The company said that it will be able to use cloud computing to process data collected data from “more than 100,000 weather sensors and aircraft, millions of smartphones, buildings and even moving vehicles.” Among the firms that IBM says could benefit from the new Weather Channel partnership are insurance companies, which could use Big Blue’s data to save money by halting operations or change their offerings based on weather forecasts. However, WSI’s Weather Alert service, combined with IBM’s Analytics technology, could be used to send policyholders text messages alerting them of impending hailstorms and safe locations for their vehicles. The new business unit is part of IBM’s shift away from hardware toward spending billions to focus on analytics, cloud computing, mobile services and security. IBM has faced three straight years of falling sales as demand wanes for legacy hardware and services and unprofitable units are divested. “We are going to monetize this through analytics, no question,” Joel Cawley, general manager of information and insight services at IBM, said in an interview. IBM plans to launch an online service that helps insurance companies extract insight from connected vehicles, to create new pricing and services customized to individual drivers.

The US-based firm is already working in areas like smart cities offering solutions, ranging from water management to retail and customer loyalty to traffic control. “IBM will enable clients and industry partners apply IoT data to build solutions based on an open platform. This is a major focus of investment for IBM because it’s a rich and broad-based opportunity where innovation matters,” IBM Analytics Senior Vice President Bob Picciano said. It could also help determine exactly how many people were hit by a natural disaster so insurers could respond to claims faster. “Most people, most businesses, most governments wait for weather to happen to them and react to it rather than anticipate what it will do to them,” said Mark Gildersleeve, president of the Weather Co.’s WSI division. Most businesses “don’t anticipate the weather and don’t understand the things you can do to take action ahead of time.” Among retailers that have reported weather-related setbacks is Gap Inc., which blamed cold weather for sluggish sales in February 2014. IBM has actually had several pieces in place for some time, but it has been fragmented, says Joel Cawley, GM for information and Insights as a Service at IBM.
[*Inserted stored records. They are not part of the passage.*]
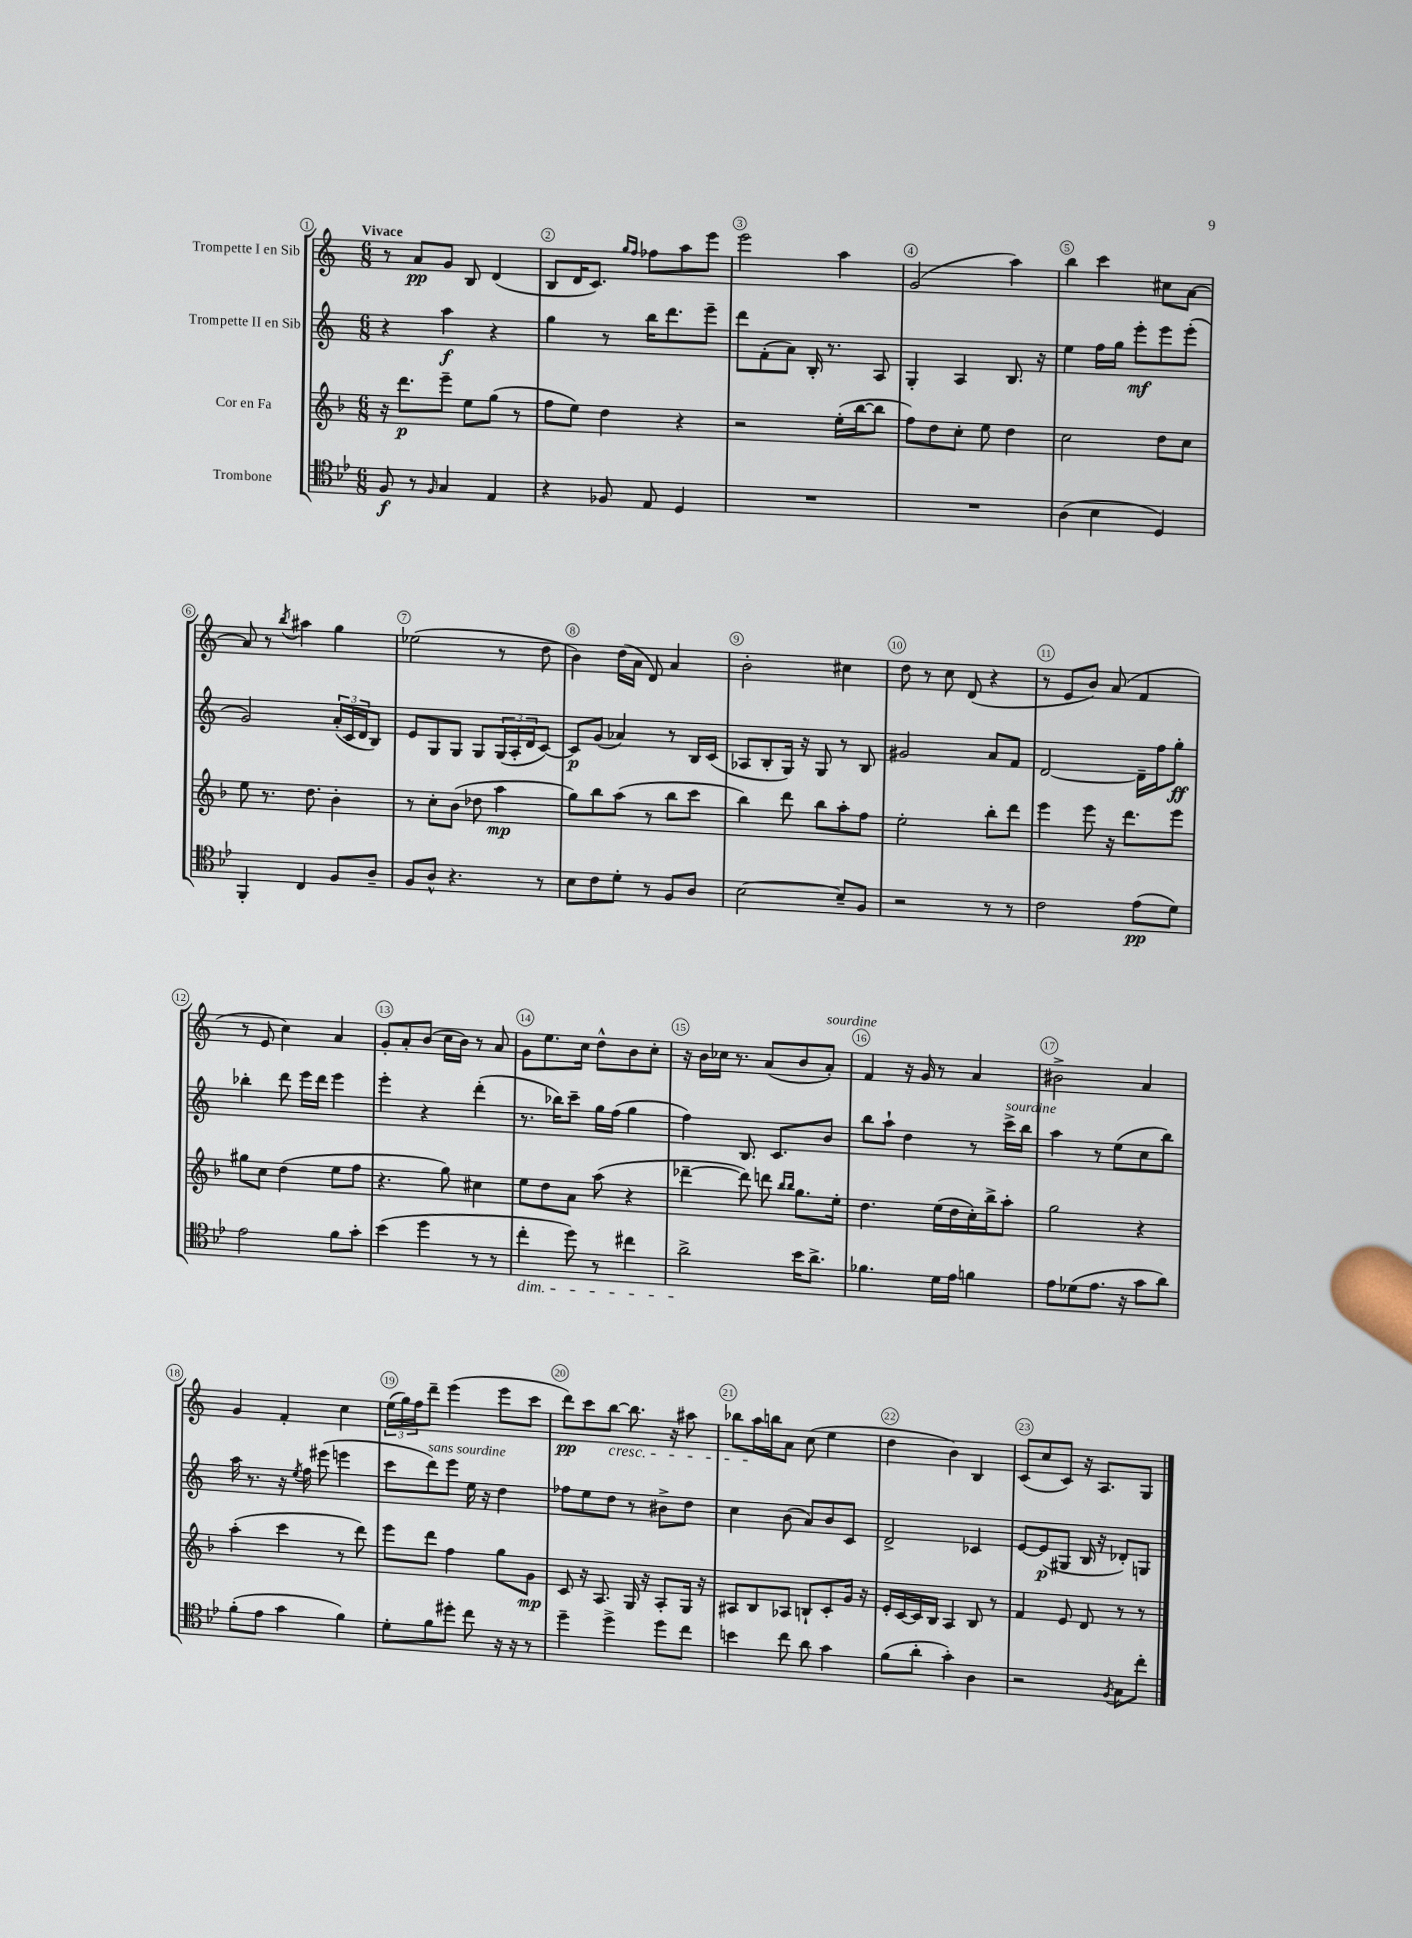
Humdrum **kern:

**kern	**dynam	**kern	**dynam	**kern	**dynam	**kern	**dynam
*part4	*part4	*part3	*part3	*part2	*part2	*part1	*part1
*staff4	*staff4	*staff3	*staff3	*staff2	*staff2	*staff1	*staff1
*I"Trombone	*	*I"Cor en Fa	*	*I"Trompette II en Sib	*	*I"Trompette I en Sib	*
*clefC4	*	*clefG2	*	*clefG2	*	*clefG2	*
*k[b-e-]	*	*k[b-]	*	*k[]	*	*k[]	*
*M6/8	*	*M6/8	*	*M6/8	*	*M6/8	*
=1	=1	=1	=1	=1	=1	=1	=1
!	!	!	!	!	!	!LO:TX:a:B:t=Vivace	!
8F/	f	16r	.	4r	.	8r	.
.	.	8.ddd\L	p	.	.	.	.
8r	.	.	.	.	.	8a/L	pp
16qqF/	.	.	.	.	.	.	.
4G/	.	8eee~\J	.	4aa\	f	8g/J	.
.	.	8ee\L	.	.	.	8B/	.
4E-/	.	(8gg\J	.	4r	.	(4d/	.
.	.	8r	.	.	.	.	.
=2	=2	=2	=2	=2	=2	=2	=2
4r	.	8ff\L	.	4gg\	.	8B/L	.
.	.	8ee\J)	.	.	.	16d/K	.
.	.	.	.	.	.	8.c/J)	.
8F-X/	.	4dd\	.	8r	.	.	.
.	.	.	.	.	.	16qqgg/LL	.
.	.	.	.	.	.	16qqff/JJ	.
8E-/	.	.	.	16bb\KL	.	8ff-X\L	.
.	.	.	.	8.ddd\	.	.	.
4D/	.	4r	.	.	.	8aa\	.
.	.	.	.	8eee~\J	.	8eee\J	.
=3	=3	=3	=3	=3	=3	=3	=3
2.r	.	2r	.	8ddd\L	.	2eee\	.
.	.	.	.	(8f'\	.	.	.
.	.	.	.	8a\J)	.	.	.
.	.	.	.	16B'/	.	.	.
.	.	.	.	8.r	.	.	.
.	.	(16ee'\LL	.	.	.	4aa\	.
.	.	[16bb-\J	.	.	.	.	.
.	.	8bb-\J]	.	8A/	.	.	.
=4	=4	=4	=4	=4	=4	=4	=4
2.r	.	8ff\L)	.	4G'/	.	(2g/	.
.	.	8dd\	.	.	.	.	.
.	.	8cc'\J	.	4A/	.	.	.
.	.	8ee\	.	.	.	.	.
.	.	4dd\	.	8.B/	.	4aa\)	.
.	.	.	.	16r	.	.	.
=5	=5	=5	=5	=5	=5	=5	=5
(4A\	.	2cc\	.	4ee\	.	4bb\	.
4B-\	.	.	.	16ff\LL	.	4ccc\	.
.	.	.	.	16gg\JJ	.	.	.
.	.	.	.	8eee'\L	mf	.	.
4D/)	.	8dd\L	.	8eee\	.	8cc#X\L	.
.	.	8cc\J	.	(8eee'\J	.	[8a\J	.
!!LO:LB:g=z
=6	=6	=6	=6	=6	=6	=6	=6
4FF'/	.	8ee\	.	2g/)	.	8a/]	.
.	.	8.r	.	.	.	8r	.
.	.	.	.	.	.	8qbb/	.
4C/	.	.	.	.	.	4aa#X\	.
.	.	8.dd\	.	.	.	.	.
8F/L	.	4b-'\	.	(24a'/LL	.	4gg\	.
.	.	.	.	24c/	.	.	.
.	.	.	.	24d/J	.	.	.
8A~/J	.	.	.	8B/J)	.	.	.
=7	=7	=7	=7	=7	=7	=7	=7
8F/L	.	8r	.	8e/L	.	(2ee-X\	.
8A^^/J	.	8cc'\L	.	8G/	.	.	.
4.r	.	(8b-\J	.	8G/J	.	.	.
.	.	8dd-X\	.	8G/L	.	.	.
.	.	4aa\	mp	(24G/L	.	8r	.
.	.	.	.	24A'/	.	.	.
.	.	.	.	24d/J	.	.	.
8r	.	.	.	[8c/J)	.	8dd\	.
=8	=8	=8	=8	=8	=8	=8	=8
8B-\L	.	8gg\L)	.	8c/L]	p	4b\)	.
8c\	.	8bb-\	.	(8g/J	.	.	.
8d'\J	.	(8aa\J	.	4a-X/)	.	(16dd\LL	.
.	.	.	.	.	.	16a\JJ	.
8r	.	8r	.	.	.	8d/)	.
8F/L	.	8bb-\L	.	8r	.	4a/	.
8A/J	.	8ccc\J	.	16B/LL	.	.	.
.	.	.	.	(16c/JJ	.	.	.
=9	=9	=9	=9	=9	=9	=9	=9
[2B-\	.	4bb-\)	.	8A-X/L	.	2b'\	.
.	.	.	.	8B'/	.	.	.
.	.	8ddd\	.	16G/Jk)	.	.	.
.	.	.	.	16r	.	.	.
.	.	8bb-\L	.	8G/	.	.	.
8B-~/L]	.	8aa'\	.	8r	.	4cc#X\	.
8F/J	.	8ff\J	.	8B/	.	.	.
=10	=10	=10	=10	=10	=10	=10	=10
2r	.	2ee'\	.	2g#X/	.	8dd\	.
.	.	.	.	.	.	8r	.
.	.	.	.	.	.	8cc\	.
.	.	.	.	.	.	(8d/	.
8r	.	8bb-'\L	.	8a/L	.	4r	.
8r	.	8ddd\J	.	8f/J	.	.	.
=11	=11	=11	=11	=11	=11	=11	=11
2c\	.	4eee\	.	[2d/	.	8r	.
.	.	.	.	.	.	8e/L	.
.	.	8eee\	.	.	.	8b/J)	.
.	.	16r	.	.	.	(8a/	.
.	.	8.ddd\L	.	.	.	.	.
(8e-\L	pp	.	.	16d~\LL]	.	4f/	.
.	.	.	.	16ff\J	.	.	.
8d\J)	.	8eee\J	.	8gg'\J	ff	.	.
!!LO:LB:g=z
=12	=12	=12	=12	=12	=12	=12	=12
2e-\	.	8gg#X\L	.	4bb-X'\	.	8r	.
.	.	8cc\J	.	.	.	8e/	.
.	.	(4dd\	.	8ddd\	.	4cc\)	.
.	.	.	.	16eee\LL	.	.	.
.	.	.	.	16ddd\JJ	.	.	.
8f\L	.	8ee\L	.	4eee\	.	4a/	.
8g'\J	.	8ff\J	.	.	.	.	.
=13	=13	=13	=13	=13	=13	=13	=13
(4b-\	.	4.r	.	4eee'\	.	8g'/L	.
.	.	.	.	.	.	8a'/	.
4dd\	.	.	.	4r	.	(8b/J	.
.	.	8gg\)	.	.	.	16cc\LL	.
.	.	.	.	.	.	16b\JJ)	.
8r	.	4cc#X\	.	(4ddd'\	.	8r	.
8r	.	.	.	.	.	8a/	.
=14	=14	=14	=14	=14	=14	=14	=14
!LO:TX:b:i:t=dim.	!	!	!	!	!	!	!
4cc'\	.	8ee\L	.	8.r	.	8g\L	.
.	.	8dd\	.	.	.	8.ee\	.
.	.	.	.	16bb-X\KL)	.	.	.
8dd\)	.	8a\J	.	8ccc~\J	.	.	.
.	.	.	.	.	.	16cc\Jk	.
8r	.	(8aa\	.	16gg\LL	.	8dd^^\L	.
.	.	.	.	(16ff\JJ	.	.	.
4cc#X\	.	4r	.	4gg\	.	8b\	.
.	.	.	.	.	.	8cc'\J	.
=15	=15	=15	=15	=15	=15	=15	=15
2a^\	.	[4ddd-X~\	.	4ff\)	.	16r	.
.	.	.	.	.	.	16b\LL	.
.	.	.	.	.	.	16cc-X\JJ	.
.	.	.	.	.	.	8.r	.
.	.	8ddd-\])	.	8.B/	.	.	.
.	.	8dddn\	.	.	.	(8a/L	.
.	.	.	.	8.c/L	.	.	.
.	.	16qqbb-/LL	.	.	.	.	.
.	.	16qqbb-/JJ	.	.	.	.	.
16b-\KL	.	8.gg\L	.	.	.	8b/	.
8.a^\J	.	.	.	.	.	.	.
!	!	!	!	!	!	!LO:TX:a:i:t=sourdine	!
.	.	.	.	8b/J	.	8a'/J)	.
.	.	16ee'\Jk	.	.	.	.	.
=16	=16	=16	=16	=16	=16	=16	=16
4.f-X\	.	4.dd\	.	8bb\L	.	4f/	.
.	.	.	.	8aa`\J	.	.	.
.	.	.	.	4dd\	.	16r	.
.	.	.	.	.	.	16g/	.
16d\LL	.	(16ee\LL	.	.	.	8r	.
16e-\JJ	.	16dd\	.	.	.	.	.
4fn\	.	16cc'\)	.	8r	.	4a/	.
.	.	16bb-^\J	.	.	.	.	.
!	!	!	!	!LO:TX:a:i:t=sourdine	!	!	!
.	.	8aa'\J	.	16ccc^\LL	.	.	.
.	.	.	.	16bb\JJ	.	.	.
=17	=17	=17	=17	=17	=17	=17	=17
8e-\L	.	2gg\	.	4aa\	.	2b#X^\	.
(8d-X\	.	.	.	.	.	.	.
8.e-\J	.	.	.	8r	.	.	.
.	.	.	.	(8ee\L	.	.	.
16r	.	.	.	.	.	.	.
8g\L	.	4r	.	8cc\	.	4a/	.
8a\J)	.	.	.	8bb\J)	.	.	.
!!LO:LB:g=z
=18	=18	=18	=18	=18	=18	=18	=18
(8f'\L	.	(4aa'\	.	16aa\	.	4g/	.
.	.	.	.	8.r	.	.	.
8e-\J	.	.	.	.	.	.	.
4g\	.	4ccc\	.	16r	.	4f'/	.
.	.	.	.	8qee/	.	.	.
.	.	.	.	16ff\	.	.	.
.	.	.	.	(8eee#X\	.	.	.
4f\)	.	8r	.	4eeen\	.	4cc\	.
.	.	8ddd\)	.	.	.	.	.
=19	=19	=19	=19	=19	=19	=19	=19
8d'\L	.	8eee\L	.	8ccc\L	.	(24ee\LL	.
.	.	.	.	.	.	24gg\)	.
.	.	.	.	.	.	24ff\J	.
!	!	!	!	!LO:TX:a:i:t=sans sourdine	!	!	!
8f\	.	8ddd\J	.	8ddd\)	.	8ddd~\J	.
8dd#X'\J	.	4ff\	.	8eee\J	.	(4eee\	.
8cc\	.	.	.	16ee\	.	.	.
.	.	.	.	16r	.	.	.
16r	.	8gg\L	.	4dd\	.	8eee\L	.
16r	.	.	.	.	.	.	.
8r	.	8g\J	mp	.	.	8ccc\J	.
=20	=20	=20	=20	=20	=20	=20	=20
4dd~\	.	8c/	.	8ff-X\L	.	8ddd\L)	pp
.	.	16r	.	8ee\	.	8ccc\	.
.	.	8.A/	.	.	.	.	.
!	!	!	!	!	!	!LO:TX:b:i:t=cresc.	!
4dd^\	.	.	.	8dd\J	.	[8bb\J	.
.	.	16G/	.	8r	.	8.bb\]	.
.	.	16r	.	.	.	.	.
8dd\L	.	8A'/L	.	8b#X^\L	.	.	.
.	.	.	.	.	.	16r	.
8cc\J	.	16G/Jk	.	8dd\J	.	8aa#X\	.
.	.	16r	.	.	.	.	.
=21	=21	=21	=21	=21	=21	=21	=21
4bn\	.	8A#X/L	.	4cc\	.	8bb-X\L	.
.	.	8B-/	.	.	.	16aa\L	.
.	.	.	.	.	.	16bbn\J	.
8cc\	.	8A-X/J	.	(8b\	.	8a\J	.
8a\	.	8Bn`/L	.	8a/L)	.	(8cc\	.
4g\	.	8c'/	.	8b/	.	4ee\	.
.	.	16g/Jk	.	8c/J	.	.	.
.	.	16r	.	.	.	.	.
=22	=22	=22	=22	=22	=22	=22	=22
(8f\L	.	16e'/LL	.	2d^/	.	4dd\	.
.	.	[16c/	.	.	.	.	.
8a'\J	.	16c/]	.	.	.	.	.
.	.	16B-/JJ	.	.	.	.	.
4g'\)	.	4A/	.	.	.	4b\)	.
4A\	.	8B-/	.	4c-X/	.	4B/	.
.	.	8r	.	.	.	.	.
=23	=23	=23	=23	=23	=23	=23	=23
2r	.	4f/	.	[8e/L	.	(8c/L	.
.	.	.	.	(8e/]	p	8cc/	.
.	.	8e/	.	8G#X/J	.	8c/J)	.
.	.	8d/	.	16B/	.	16r	.
.	.	.	.	16r	.	8.A/L	.
8qF/	.	.	.	.	.	.	.
8G\L	.	8r	.	8d-X'/L)	.	.	.
8cc'\J	.	8r	.	8Gn/J	.	8G/J	.
==	==	==	==	==	==	==	==
*-	*-	*-	*-	*-	*-	*-	*-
More than 2,000 IBM researchers, software developers and consultants will be dedicated to delivering real-time insights delivered via the cloud to business and government clients, IBM added in a blog. Not only can weather data help better predict electricity demand, it is invaluable for renewable energy developers. “Any company that can manage the energy supply-demand volatility better (e.g. via better trading) has a strong market advantage,” said Holger Kisker, vice president and research director for Forrester Research. Gildersleeve offers the example of one auto-insurance carrier that already uses WSI data to send weather alerts to policyholders, warning them of approaching hailstorms. The service has already helped reduce potential damage by 52% in regions typically affected by those sort of damage, he said. “The skill in weather forecasts has improved faster than the skill in decision-making,” Gildersleeve said. “Every business needs a weather strategy, but most don’t. Insurance companies, power companies, and governments all need weather data to help proactively make better determinations instead of simply reacting to the weather after the fact.

He points to a project IBM did in China monitoring air pollution as something the company could package using the platform components and sell to other countries with a similar requirement. Tonight’s announcement fits in with a much bigger picture of IBM’s strategies and priorities moving forward, whether it’s Watson processing big data, its cloud strategy or analytics.

A key piece of this approach is building a platform play across the different categories and IBM wants very much to attract developers to this vision.